Exercise A ▸ Using the excerpt, explain why auto-braking a car when a pedestrian is detected is given as a case where such a bot does not work.
Exercise B ▸ Retype the excerpt from "It’s just generally" up to and including "does save lives.".

Excerpt ▸
# # # # #

I can see this being useful in certain niche usecases where requirements are not going to change, but it sounds rather limiting in the general case.
A lot of the models we have are about as good as they are going to get. I mean, ChatGPT 5 isn’t appreciably better than ChatGPT 4. Hook one of those models or even one not as strong to a purpose-built RAG pipeline and a controller to run as mesh of interconnected prompts and agents, and you’ll blow away general purpose chatbots in niche areas in terms of cost, efficiency, and performance.
The question then becomes, to what purpose can you put this super fast, dedicated machine that performs certain small-scopes, simple tasks really well, but also fucks up often enough that you can’t depend on it. To what tasks could you set a bot that does stuff with minimal competence let’s say 90% of the time, and the other 10%, doesn’t create even bigger problems?
That domain exists, but it’s thin and narrow.
To what tasks could you set a bot that does stuff with minimal competence let’s say 90% of the time, and the other 10%, doesn’t create even bigger problems?
Sounds like a typical human to me.
A chip like this would be perfect for an autonomous robot. Drone, humanoid, whatever - something that still needs to be able to handle itself when it’s cut off from outside control. Always nice to have an internet connection to draw on a bigger, more capable “brain” somewhere else, but if that connection is lost you want it to be able to carry on with whatever it’s doing and not just flop over limply.
Sure. It excels in cases where 60-90% success rate is better than nothing. If you have a smart mine that doesn’t detonate on civilians, 50% success is better than 0. It reduces civilian casualties by 50%, which is still awful, but if you’re going to plant mines it’s better than entirely indiscriminate. Use cases definitely exist. A false positive means it doesn’t detonate on one soldier but might on the next — still an effective deterrent. A false negative means it blows up a kid, which a dumb mine would also do anyway.
It’s just generally not in situations most people are generally thinking about. You have to imagine cases where there is some upside and no downside. It doesn’t work in a context of say, auto-breaking a car if a pedestrian is detected because a false positive is going to cause accidents and probably kill people even if in other circumstances it does save lives.

# # # # #

Dataset entries
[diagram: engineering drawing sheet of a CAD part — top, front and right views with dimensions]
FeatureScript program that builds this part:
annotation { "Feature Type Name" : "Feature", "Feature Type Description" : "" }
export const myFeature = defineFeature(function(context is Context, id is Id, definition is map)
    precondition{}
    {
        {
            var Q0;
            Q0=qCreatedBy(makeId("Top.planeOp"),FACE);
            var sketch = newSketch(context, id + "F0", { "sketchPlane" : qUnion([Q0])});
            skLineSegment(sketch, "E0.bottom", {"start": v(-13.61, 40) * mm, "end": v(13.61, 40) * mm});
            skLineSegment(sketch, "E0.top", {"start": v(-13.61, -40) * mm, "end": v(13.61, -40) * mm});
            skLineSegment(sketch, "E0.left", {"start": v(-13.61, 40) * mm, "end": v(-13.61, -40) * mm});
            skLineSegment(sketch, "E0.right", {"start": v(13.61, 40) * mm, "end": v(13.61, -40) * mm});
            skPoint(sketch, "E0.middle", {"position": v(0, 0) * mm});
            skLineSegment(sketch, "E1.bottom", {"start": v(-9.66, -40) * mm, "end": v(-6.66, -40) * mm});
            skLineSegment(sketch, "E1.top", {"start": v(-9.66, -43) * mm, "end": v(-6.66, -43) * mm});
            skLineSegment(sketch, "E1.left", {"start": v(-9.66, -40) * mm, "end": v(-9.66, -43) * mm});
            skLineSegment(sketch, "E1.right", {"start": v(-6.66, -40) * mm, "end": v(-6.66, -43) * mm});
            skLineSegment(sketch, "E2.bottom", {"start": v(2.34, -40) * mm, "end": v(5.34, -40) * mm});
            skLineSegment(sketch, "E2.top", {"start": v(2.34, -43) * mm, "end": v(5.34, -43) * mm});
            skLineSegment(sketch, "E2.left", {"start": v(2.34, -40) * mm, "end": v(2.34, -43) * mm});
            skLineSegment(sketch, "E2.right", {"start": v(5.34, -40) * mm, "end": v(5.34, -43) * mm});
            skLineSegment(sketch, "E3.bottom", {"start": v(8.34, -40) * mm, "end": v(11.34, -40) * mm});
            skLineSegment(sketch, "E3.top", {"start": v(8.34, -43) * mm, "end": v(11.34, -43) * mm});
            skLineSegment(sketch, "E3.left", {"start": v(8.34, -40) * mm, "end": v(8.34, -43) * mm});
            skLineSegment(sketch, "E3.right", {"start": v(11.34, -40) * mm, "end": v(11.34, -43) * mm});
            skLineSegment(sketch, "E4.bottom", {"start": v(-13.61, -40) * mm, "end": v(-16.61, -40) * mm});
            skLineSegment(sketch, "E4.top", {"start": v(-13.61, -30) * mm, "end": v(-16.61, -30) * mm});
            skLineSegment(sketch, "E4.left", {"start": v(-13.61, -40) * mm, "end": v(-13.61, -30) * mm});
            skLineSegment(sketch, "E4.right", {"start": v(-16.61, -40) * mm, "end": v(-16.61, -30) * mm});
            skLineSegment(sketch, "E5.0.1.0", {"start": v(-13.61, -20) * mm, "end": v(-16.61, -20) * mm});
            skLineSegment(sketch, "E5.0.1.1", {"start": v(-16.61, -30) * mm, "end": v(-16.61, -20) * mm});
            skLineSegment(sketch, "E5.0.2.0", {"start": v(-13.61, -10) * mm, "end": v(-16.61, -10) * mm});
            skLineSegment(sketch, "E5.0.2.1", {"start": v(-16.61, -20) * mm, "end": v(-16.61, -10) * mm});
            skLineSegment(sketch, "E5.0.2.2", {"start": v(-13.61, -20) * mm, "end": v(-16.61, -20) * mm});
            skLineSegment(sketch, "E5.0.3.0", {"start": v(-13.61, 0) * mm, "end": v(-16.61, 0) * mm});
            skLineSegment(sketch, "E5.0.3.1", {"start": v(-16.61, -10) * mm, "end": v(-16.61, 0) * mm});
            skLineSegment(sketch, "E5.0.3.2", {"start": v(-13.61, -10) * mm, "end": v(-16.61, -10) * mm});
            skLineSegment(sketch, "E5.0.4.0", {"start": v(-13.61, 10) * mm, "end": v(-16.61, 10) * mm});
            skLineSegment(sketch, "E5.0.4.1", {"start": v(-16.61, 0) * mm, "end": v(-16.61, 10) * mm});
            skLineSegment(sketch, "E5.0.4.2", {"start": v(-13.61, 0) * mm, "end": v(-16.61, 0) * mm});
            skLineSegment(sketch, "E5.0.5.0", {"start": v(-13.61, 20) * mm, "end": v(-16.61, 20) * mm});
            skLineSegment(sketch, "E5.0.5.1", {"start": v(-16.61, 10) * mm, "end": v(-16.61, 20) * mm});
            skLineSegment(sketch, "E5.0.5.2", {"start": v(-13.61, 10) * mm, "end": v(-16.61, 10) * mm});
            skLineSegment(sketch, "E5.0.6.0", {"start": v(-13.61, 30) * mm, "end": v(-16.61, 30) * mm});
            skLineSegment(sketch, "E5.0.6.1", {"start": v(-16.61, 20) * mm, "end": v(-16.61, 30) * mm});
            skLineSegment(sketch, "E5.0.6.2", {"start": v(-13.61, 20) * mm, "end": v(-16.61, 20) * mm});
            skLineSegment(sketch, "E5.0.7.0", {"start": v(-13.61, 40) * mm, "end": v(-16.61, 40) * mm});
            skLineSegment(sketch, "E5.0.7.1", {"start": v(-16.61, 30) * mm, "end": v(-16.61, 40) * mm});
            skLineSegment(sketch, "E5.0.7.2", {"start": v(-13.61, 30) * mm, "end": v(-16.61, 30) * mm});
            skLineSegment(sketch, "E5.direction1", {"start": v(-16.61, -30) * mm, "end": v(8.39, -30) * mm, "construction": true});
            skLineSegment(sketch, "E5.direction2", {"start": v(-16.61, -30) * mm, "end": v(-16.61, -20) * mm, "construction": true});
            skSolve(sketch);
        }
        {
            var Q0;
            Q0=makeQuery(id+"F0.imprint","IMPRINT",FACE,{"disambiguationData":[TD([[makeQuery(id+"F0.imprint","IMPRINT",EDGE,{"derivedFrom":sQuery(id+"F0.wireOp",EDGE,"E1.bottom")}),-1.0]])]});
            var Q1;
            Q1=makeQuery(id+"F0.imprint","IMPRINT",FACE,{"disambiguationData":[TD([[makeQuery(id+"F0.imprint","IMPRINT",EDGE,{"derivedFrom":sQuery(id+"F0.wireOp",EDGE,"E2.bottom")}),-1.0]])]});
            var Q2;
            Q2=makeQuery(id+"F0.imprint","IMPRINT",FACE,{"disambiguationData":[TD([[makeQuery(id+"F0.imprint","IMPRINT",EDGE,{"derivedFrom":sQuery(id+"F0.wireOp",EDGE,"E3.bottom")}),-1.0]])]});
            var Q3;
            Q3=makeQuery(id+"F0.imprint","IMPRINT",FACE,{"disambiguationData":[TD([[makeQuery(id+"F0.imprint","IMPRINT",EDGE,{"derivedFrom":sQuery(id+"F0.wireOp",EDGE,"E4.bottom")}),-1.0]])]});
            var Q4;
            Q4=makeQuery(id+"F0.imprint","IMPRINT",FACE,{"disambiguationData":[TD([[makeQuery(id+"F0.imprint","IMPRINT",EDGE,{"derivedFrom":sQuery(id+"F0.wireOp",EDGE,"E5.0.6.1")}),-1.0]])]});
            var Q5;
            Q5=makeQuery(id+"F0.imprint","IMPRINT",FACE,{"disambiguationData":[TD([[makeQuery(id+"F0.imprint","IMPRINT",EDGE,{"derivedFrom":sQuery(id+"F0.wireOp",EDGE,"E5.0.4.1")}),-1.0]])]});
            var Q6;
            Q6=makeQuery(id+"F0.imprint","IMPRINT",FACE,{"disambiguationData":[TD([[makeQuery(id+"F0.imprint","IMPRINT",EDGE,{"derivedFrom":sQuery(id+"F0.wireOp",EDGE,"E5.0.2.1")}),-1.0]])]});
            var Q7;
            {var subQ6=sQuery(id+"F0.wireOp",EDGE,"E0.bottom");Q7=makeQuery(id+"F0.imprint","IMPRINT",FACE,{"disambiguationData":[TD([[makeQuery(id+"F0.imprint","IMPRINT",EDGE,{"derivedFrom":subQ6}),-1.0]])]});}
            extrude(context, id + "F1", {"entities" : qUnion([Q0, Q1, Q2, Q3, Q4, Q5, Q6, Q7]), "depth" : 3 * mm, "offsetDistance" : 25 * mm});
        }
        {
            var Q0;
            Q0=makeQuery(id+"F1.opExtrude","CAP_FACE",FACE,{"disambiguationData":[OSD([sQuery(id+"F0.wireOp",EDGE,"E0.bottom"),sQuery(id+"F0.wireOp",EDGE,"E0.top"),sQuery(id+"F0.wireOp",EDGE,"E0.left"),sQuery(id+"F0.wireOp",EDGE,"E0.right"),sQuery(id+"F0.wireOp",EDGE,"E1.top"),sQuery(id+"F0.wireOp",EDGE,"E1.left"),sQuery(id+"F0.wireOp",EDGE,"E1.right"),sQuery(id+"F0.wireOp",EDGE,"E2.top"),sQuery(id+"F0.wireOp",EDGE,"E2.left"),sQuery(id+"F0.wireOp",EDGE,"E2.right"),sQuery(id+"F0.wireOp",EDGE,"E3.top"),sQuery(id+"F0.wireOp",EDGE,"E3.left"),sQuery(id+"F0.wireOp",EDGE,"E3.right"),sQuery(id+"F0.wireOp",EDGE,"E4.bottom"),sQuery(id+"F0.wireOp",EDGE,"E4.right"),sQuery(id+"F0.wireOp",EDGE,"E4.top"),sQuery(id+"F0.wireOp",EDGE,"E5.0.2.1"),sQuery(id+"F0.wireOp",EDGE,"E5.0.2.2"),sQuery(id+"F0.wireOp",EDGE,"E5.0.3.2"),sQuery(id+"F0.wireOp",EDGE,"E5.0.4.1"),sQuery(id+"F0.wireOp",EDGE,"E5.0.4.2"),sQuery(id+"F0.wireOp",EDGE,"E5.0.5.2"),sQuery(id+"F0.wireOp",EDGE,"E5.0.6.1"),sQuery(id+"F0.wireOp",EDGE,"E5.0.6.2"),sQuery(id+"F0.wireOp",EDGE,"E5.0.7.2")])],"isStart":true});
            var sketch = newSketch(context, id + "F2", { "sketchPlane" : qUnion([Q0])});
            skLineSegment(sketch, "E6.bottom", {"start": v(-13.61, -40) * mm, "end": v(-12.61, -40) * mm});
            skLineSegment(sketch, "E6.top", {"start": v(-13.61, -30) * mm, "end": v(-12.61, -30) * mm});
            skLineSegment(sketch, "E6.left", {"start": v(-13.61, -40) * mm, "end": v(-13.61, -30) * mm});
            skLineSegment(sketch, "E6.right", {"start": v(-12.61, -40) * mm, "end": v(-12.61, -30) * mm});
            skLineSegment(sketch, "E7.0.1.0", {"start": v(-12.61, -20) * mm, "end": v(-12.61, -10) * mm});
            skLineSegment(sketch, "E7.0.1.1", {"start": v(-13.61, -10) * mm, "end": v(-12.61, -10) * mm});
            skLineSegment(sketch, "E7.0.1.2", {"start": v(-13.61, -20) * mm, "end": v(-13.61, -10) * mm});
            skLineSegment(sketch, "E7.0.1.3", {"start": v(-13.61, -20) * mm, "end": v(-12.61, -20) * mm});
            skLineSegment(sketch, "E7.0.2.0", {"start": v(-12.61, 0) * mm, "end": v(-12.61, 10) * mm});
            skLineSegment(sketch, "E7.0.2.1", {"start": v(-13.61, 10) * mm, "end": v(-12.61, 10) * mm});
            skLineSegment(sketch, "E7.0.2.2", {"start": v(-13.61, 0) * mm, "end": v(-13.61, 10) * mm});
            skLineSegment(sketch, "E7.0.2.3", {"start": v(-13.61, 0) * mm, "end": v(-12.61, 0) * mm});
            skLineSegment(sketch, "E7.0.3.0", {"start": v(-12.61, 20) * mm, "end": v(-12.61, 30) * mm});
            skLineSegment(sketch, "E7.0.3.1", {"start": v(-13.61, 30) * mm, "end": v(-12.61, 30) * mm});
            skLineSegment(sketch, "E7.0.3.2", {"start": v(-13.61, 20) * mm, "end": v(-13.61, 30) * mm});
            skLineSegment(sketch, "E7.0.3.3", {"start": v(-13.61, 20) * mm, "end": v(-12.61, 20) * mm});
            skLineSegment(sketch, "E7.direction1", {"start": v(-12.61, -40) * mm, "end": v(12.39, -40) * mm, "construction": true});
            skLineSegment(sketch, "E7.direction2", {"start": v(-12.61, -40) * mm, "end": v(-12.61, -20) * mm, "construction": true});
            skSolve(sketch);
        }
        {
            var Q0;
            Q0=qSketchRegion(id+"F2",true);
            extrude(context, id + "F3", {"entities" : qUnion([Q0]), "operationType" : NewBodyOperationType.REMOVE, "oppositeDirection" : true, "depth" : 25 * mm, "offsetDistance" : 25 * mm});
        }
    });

# # # # #

Answer section A ▸ A false positive would cause accidents and probably kill people, even though in other circumstances the system would save lives. It therefore fails the test of having some upside and no downside.

Answer section B ▸
It’s just generally not in situations most people are generally thinking about. You have to imagine cases where there is some upside and no downside. It doesn’t work in a context of say, auto-breaking a car if a pedestrian is detected because a false positive is going to cause accidents and probably kill people even if in other circumstances it does save lives.